Now that I am trying to use HTML for interactive tasks, I can’t avoid facing its drawbacks any longer. One serious problem is that HTML is “stateless” — commands take place without persistence of context, so you either have to turn to cookies (of which many users are suspicious) or supplement it with Javascript or other languages. Another problem is that certain seemingly simple tasks have not been standardized (as of HTML 4), so solutions vary by browser. An example that bothered me recently was styling a “browse” button used for file upload. I’ve identified a number of workarounds, but HTML 4 has no native way to do this, and every workaround increases the risk of obsolescence or outright failure in unplanned-for environments. As Jukka Korpela writes, “The Browse button is particularly ‘immune’ to any presentational suggestions; it’s typically a ‘hard-wired’ part of the browser’s user interface.” It’s also dismaying how differently some non-”web-safe” colors and background images appear when viewed in different browsers.

I’ve gotten used to the incompatibilities between Python 2 and 3, which fazed me at first. But everything connected with the web seems to be subject to a higher margin of “not quite” than any compiled or scripting language proper that I’ve seen.

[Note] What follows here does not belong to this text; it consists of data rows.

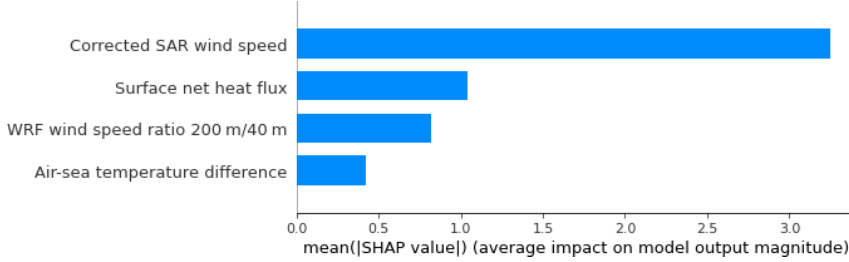
Figure 6. Relative importance of the input parameters used to extrapolate SAR surface winds to higher altitudes.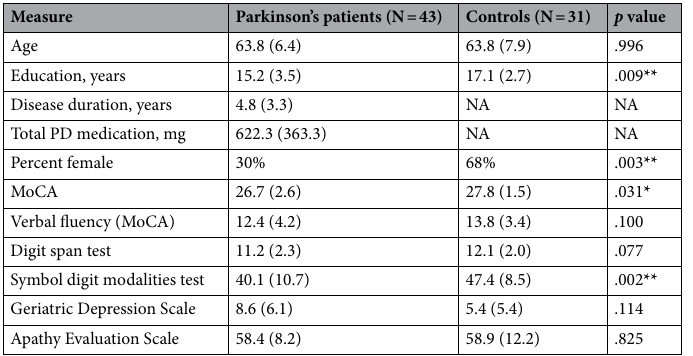
Table 1. Demographic and neuropsychological information. MoCA = Montreal Cognitive Assessment, verbal fluency is taken from the Language section of the MoCA. Values presented are mean (SD). * p < 0.05, ** p <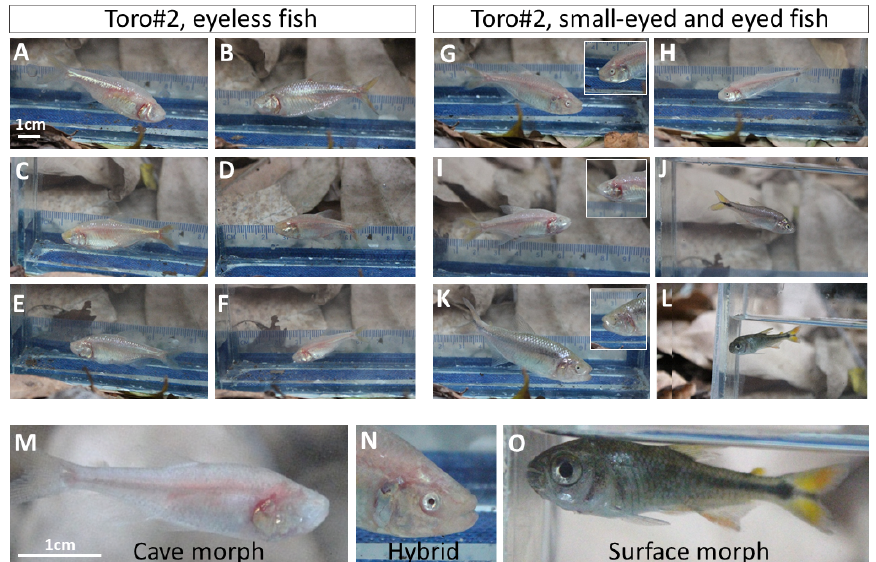
Figure 9. High variability in the eye and pigmentation level within the population inhabiting the Toro system. ( A – F ); Eyeless fish. ( G – L ); Small eyed and large eyed fish. ( M – O ); Higher magnification of representative morphs. Introgression between the surface morph and the cave morph is suggested by the presence of individuals that are highly depigmented, but with eyes ( G , H , K ) or individuals with pigment, but reduced eyes ( J ). Asymmetry is evident in some individuals ( K ) in which on one side they may have an eye, but on the other is eyeless (inset photo). Scale bar in A is for ( A – L ) and scale bar in M is for ( A – O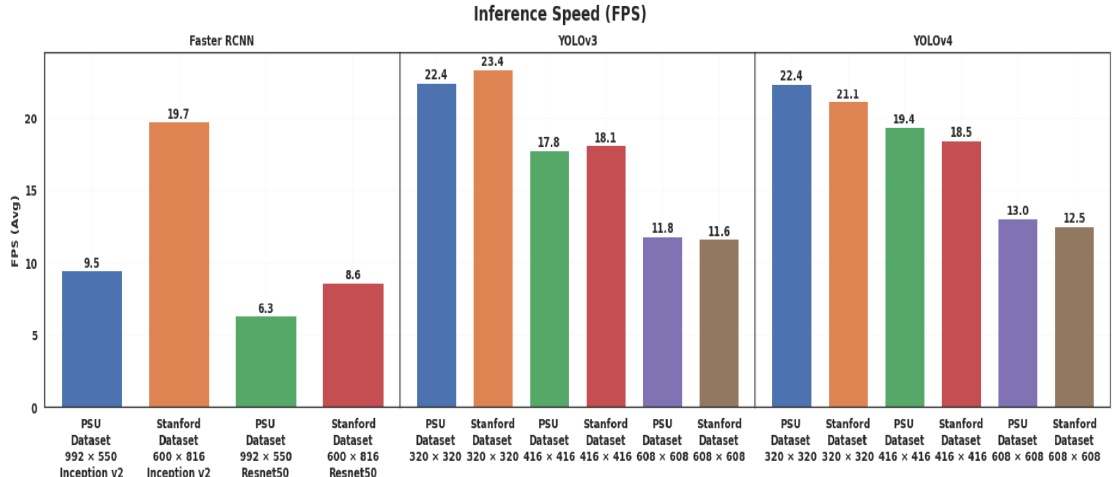
Figure 13. Inference speed measured in frames per second (FPS), for each of the tested algorithms. The input size for YOLOv3 and YOLOv4 is fixed, whereas the value shown for Faster R-CNN is an average of the variable input sizes.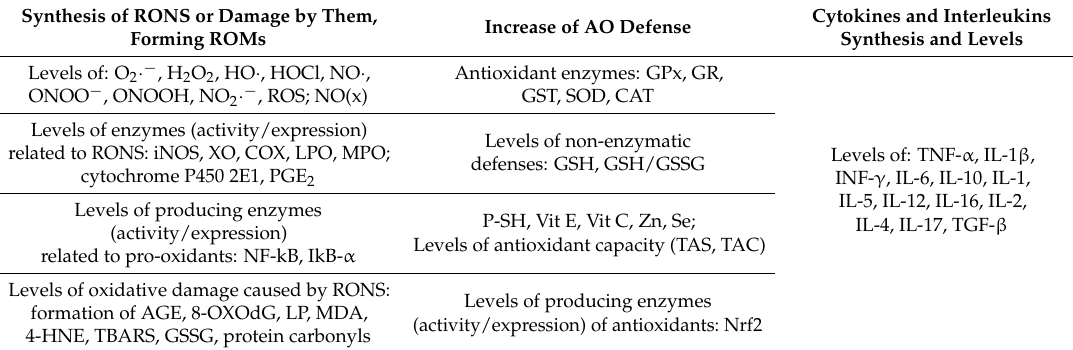
Increase of AO Defense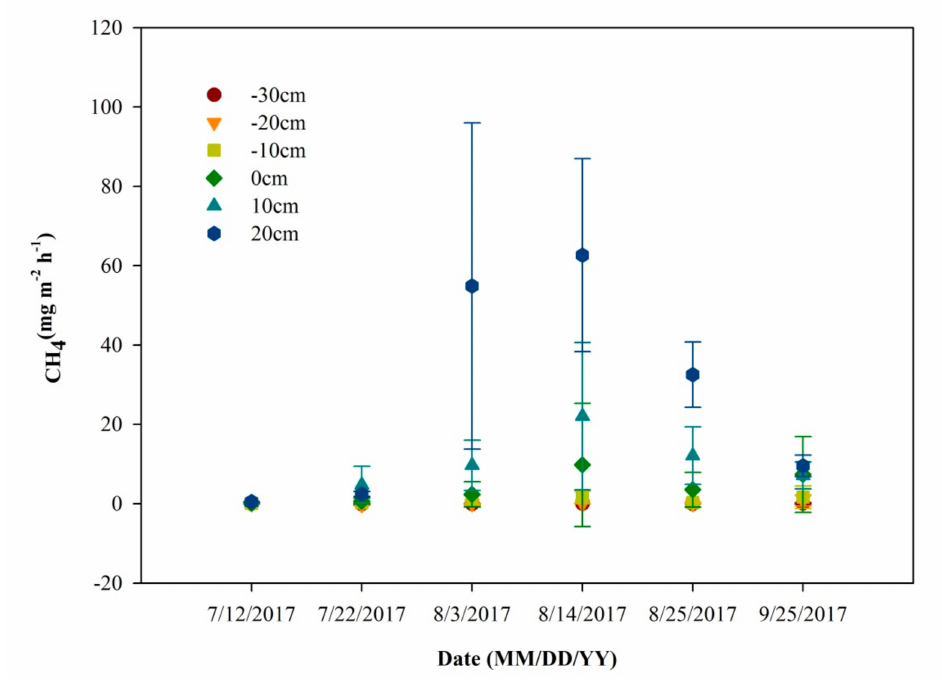
Figure 3. Observations of CH 4 emissions (mean ± SD) at six water table levels (WTLs) at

The model of longevity in traditional scholarship — the world in which I cut my teeth — assumes that what you produce in your 20s will still be around and basically accessible when you’re in your 70s, at least. Mathematical writings from 120 years ago are still cited with some frequency, and I possess philological books on the order of 1000 years old that are still basically quite usable and remain in print for that reason. I can even make my way around 1400-year old Chinese dictionary manuscripts without too much pain. But the amount of tweaking needed to keep code alive is a high trade-off for what I grant is its immense flexibility.

At bottom, I think this is a difference in economic outlook: When I work as a scholar, I labor to produce a description of something I can show to be true, and to present it in such a way that my thinking can be reproduced and challenged by anyone for a very long time to come. In exchange, I am paid essentially nothing for what I hope is intellectual substance of quality and intrinsic worth.

There is a different model of value involved in coding, and a different time-frame.